Dr Mike Molinari grew up in the small town of Katanning in Western Australia, where he formed a passion for using science and technology to make a difference in the world. 

“My earliest memory of science was, embarrassingly, telling my mum that I knew where she could find a periodic table – thinking that she was talking about our camping table in the shed!” he says. “I’ve since learnt a bit more about chemistry.”

Mike wanted to take on the challenge of the Olympiads because he enjoyed learning about science and how the world works. “The ASO program gave me the opportunity to learn more and really challenge myself,” he says.Plus, there was the incentive of a trip to Canberra for the training camp, and then to the IChO itself.”

Mike excelled in the qualifying exams and secured a place on the Australian team competing at the 1998 International Chemistry Olympiad in Melbourne.

Although he didn’t get to travel overseas, he loved introducing people from so many countries to the life in Australia. “At the same time, it meant that the country guides were undergrads from Melbourne Uni, who introduced us to the local nightlife,” he says.

After school, he went on exchange for a year to Argentina and completed a combined degree in Chemical Engineering and Science at the University of Melbourne. He then spent some time as a management consultant, before going on to do a PhD in Biomedical Engineering at the University of Oxford.

Today, Mike is the Managing Director of IP Group Australia. “I get to work with great researchers and to turn their discoveries into products and companies that will change the world,” he says.

An ongoing achievement of his is balancing work with family life, as he has a very demanding job. “That said, the silver medal at the IChO would come close!” he says.

Mike highly recommends the Olympiads to any student interested in science because it’s “a great experience to have, to really push yourself beyond what you will learn in your school curriculum.” He believes it’s not about the result, but the journey and getting exposure to new ideas.

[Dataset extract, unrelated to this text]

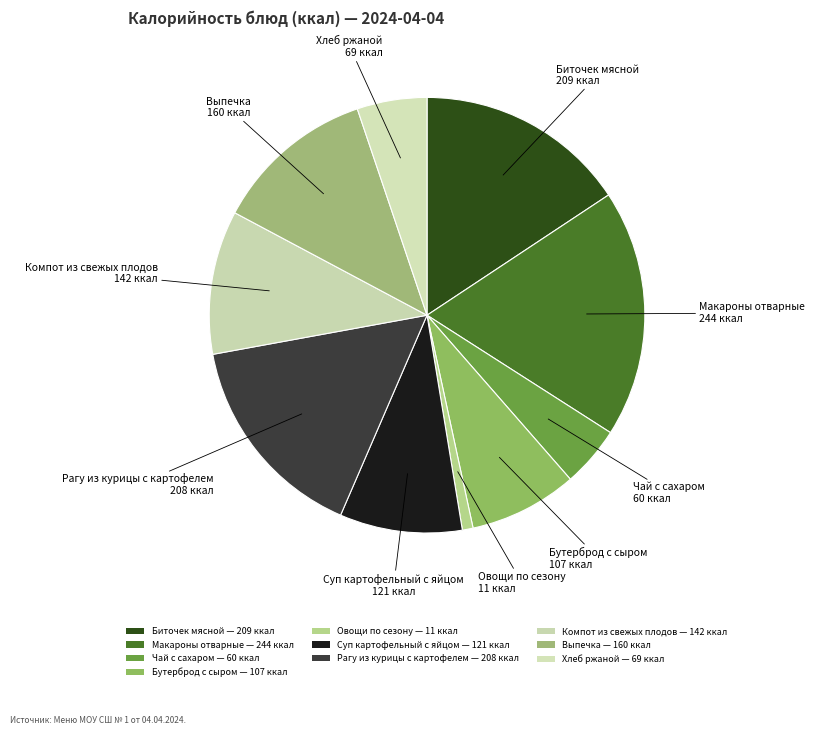

The Чай с сахаром slice represents 5% of the pie. True or false?

True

Overall, he recognises that the Olympiads was “a fantastic program for me and for many others.”

He also encourages interested high school students to pursue careers in STEM because “the skills that you will develop will be relevant to all aspects of your life.”

In his personal life, Mike is passionate about making sure that his kids have the same opportunities as him to explore their interests and develop their own passions.